Web and retreat: Web: absent; retreat: absent, hide beneath vegetation and ground debris when not active.

Habitat: Thomisids are very commonly on plants and they inhabit grass, shrubs, flowers and trees and are frequently encountered on crops. They are found in all the different biomes.

Behaviour: Thomisids have lost their agility, and have become semi-sedentary to excel as ambushers. With their cryptic colouration most species await their prey, usually on plants.
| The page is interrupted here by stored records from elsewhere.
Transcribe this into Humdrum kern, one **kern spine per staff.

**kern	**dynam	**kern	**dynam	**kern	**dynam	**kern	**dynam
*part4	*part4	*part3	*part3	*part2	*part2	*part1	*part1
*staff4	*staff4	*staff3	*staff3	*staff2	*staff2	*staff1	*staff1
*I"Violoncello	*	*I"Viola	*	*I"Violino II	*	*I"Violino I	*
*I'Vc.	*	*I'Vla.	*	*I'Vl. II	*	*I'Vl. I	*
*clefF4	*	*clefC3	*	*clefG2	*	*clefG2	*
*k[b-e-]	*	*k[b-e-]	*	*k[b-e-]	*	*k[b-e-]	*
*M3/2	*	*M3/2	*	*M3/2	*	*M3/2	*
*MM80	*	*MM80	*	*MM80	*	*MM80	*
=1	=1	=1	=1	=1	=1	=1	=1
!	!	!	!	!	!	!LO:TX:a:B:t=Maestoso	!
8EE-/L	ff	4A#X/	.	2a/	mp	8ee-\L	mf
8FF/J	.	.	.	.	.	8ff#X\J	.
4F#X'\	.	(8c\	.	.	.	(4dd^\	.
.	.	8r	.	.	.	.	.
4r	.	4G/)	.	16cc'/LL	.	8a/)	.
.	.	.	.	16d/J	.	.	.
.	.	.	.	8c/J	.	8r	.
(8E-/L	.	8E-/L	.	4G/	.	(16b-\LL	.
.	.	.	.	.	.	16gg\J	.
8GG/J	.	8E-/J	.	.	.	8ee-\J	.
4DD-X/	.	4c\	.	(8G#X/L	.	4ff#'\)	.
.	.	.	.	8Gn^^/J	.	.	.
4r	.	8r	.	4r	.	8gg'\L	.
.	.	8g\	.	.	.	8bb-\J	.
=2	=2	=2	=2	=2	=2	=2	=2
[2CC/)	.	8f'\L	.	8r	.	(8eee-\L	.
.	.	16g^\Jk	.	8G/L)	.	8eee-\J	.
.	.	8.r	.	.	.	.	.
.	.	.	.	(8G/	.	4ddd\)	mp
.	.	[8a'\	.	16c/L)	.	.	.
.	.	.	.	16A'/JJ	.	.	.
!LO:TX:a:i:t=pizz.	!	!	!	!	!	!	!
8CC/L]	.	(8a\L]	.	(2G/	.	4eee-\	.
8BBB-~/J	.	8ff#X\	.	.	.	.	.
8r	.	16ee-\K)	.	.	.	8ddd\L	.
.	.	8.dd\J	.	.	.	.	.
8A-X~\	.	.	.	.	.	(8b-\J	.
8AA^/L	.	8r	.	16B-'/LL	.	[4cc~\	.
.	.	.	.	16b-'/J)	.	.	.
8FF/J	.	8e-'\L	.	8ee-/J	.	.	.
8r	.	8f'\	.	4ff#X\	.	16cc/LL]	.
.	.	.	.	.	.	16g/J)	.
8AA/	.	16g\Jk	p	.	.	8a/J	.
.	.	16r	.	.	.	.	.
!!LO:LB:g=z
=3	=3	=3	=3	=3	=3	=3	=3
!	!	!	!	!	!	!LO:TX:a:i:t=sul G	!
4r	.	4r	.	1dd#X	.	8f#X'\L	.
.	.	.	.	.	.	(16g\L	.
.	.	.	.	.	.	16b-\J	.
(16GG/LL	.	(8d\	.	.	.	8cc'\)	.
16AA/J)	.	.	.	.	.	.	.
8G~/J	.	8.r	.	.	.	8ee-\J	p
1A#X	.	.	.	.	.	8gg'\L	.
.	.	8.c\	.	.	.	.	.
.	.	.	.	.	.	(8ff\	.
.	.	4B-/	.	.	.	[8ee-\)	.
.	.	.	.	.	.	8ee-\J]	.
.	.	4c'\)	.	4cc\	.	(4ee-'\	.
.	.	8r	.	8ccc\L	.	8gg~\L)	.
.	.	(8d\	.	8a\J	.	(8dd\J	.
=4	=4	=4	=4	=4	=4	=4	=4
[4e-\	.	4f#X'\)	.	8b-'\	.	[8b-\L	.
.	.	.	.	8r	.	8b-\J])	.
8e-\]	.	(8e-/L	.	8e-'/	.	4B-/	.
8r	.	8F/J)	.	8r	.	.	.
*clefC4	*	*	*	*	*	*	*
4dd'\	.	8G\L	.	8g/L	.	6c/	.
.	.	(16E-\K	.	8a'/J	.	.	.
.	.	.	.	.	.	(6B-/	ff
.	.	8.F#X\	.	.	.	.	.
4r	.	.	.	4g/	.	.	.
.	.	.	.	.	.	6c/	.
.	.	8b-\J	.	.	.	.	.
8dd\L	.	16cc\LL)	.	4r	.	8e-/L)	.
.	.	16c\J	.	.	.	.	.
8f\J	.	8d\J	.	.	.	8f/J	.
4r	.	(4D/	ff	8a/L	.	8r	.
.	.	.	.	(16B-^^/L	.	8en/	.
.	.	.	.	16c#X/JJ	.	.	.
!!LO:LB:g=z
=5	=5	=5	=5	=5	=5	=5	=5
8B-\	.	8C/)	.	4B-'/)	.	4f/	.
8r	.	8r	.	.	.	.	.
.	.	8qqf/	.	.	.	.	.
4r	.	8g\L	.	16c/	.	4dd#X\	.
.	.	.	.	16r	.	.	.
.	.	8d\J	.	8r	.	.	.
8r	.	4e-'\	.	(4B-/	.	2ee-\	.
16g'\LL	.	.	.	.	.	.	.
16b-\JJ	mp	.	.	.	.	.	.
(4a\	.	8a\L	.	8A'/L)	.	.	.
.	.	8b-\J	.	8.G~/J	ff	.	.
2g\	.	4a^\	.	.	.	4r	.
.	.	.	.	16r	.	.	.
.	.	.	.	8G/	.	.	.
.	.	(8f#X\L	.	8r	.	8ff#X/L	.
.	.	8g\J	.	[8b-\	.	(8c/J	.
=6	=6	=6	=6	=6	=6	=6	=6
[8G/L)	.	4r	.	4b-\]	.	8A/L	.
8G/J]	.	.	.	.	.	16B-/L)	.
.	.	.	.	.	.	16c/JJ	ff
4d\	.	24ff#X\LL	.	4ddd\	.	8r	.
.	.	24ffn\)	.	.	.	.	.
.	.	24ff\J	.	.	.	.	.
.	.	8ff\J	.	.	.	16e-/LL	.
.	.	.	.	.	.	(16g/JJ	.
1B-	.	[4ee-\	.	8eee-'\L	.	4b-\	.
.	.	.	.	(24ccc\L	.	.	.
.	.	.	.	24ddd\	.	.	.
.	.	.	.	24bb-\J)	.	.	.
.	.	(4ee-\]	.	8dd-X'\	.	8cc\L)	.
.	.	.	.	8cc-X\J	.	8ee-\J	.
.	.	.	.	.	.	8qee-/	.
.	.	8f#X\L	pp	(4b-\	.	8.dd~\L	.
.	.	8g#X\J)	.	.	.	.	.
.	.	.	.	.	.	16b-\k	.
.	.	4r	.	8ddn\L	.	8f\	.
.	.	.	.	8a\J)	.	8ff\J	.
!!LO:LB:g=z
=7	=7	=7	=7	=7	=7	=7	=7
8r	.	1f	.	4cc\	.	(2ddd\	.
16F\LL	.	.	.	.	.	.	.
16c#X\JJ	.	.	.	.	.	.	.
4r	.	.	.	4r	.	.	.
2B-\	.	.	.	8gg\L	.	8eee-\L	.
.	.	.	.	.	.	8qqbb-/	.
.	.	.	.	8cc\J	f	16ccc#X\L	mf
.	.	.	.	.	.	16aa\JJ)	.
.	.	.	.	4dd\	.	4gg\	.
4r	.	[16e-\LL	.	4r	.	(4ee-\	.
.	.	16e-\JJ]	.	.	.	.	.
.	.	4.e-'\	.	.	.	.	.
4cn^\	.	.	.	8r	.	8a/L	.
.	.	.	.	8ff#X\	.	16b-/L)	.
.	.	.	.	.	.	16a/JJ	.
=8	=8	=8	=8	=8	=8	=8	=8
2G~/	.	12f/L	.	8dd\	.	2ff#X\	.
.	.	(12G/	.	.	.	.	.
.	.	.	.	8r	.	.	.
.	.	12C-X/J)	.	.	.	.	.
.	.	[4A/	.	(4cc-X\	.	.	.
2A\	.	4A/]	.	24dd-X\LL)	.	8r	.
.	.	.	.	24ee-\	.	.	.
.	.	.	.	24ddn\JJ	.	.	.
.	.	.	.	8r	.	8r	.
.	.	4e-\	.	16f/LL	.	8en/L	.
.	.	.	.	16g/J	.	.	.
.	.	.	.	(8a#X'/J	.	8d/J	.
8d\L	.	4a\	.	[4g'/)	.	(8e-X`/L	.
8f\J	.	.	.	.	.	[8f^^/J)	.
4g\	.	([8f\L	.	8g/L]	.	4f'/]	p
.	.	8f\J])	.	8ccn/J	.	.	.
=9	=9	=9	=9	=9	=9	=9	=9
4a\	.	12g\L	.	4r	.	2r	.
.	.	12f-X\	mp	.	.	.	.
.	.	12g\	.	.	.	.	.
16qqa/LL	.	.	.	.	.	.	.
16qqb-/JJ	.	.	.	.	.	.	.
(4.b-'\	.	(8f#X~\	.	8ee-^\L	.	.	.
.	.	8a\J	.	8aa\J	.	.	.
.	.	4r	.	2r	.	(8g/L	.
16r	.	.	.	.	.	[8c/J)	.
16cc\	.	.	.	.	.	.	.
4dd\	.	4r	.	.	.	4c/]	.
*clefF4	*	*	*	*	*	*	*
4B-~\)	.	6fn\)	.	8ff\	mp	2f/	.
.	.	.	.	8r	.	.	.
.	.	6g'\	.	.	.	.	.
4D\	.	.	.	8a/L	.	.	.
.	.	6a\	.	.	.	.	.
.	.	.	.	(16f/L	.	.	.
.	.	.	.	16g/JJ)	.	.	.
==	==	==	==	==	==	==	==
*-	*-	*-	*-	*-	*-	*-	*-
They are mainly active during the day and their gait is sideways or crab-like hence their common name. They have strong bodies and robust front legs which enable them to attack prey much larger than themselves. They are able to see motion 20 cm away. Prey are seized, frequently from the air when 0.5-1 cm away. Although they have weak chelicerae, they secrete extremely potent venom which enables them to attack insects 2-3 times their size. They have no cheliceral teeth and their prey is consequently not mashed but sucked dry. The life-like carcass is held in a natural position while it is being fed upon and thus offers some protection to the spider, while sitting on the plant. Thomisids display an interesting range of adaptations to their habitat. Genera such as Tmarus and Pherecydes with their mottled brown and grey bodies, decorated with tubercles are primarily found on the bark of trees, while Monaeses and Runcinia with their elongated bodies are living on grasses; Heriaeus with their spiny appearance live in inflorescences; members of Bominae with their small, round bodies are found between seeds; Xysticus with their dominantly brown colouration is soil-dwelllers while the brightly coloured Thomisus species live on flowers. In Phrynarachne the spider spins a small irregular silk disk on a leaf. Their bodies are covered with numerous tubercles and when resting in the middle of this disk they look like bird dropping . Their ability of some thomisid species of Thomisus to change colour to conform with the background of their habitat has intrigued
naturalists for many years. The process usually takes a few days. The colour ranges from white to yellow or pink.

Prey: Thomisids prey on a variety of small invertebrates. They are commonly found on crops and play an important role in the natural control of pests such as aphids, red spider mites and thrips.

Distribution: The thomisids have a very wide distribution throughout the region. They are easily distributed by wind.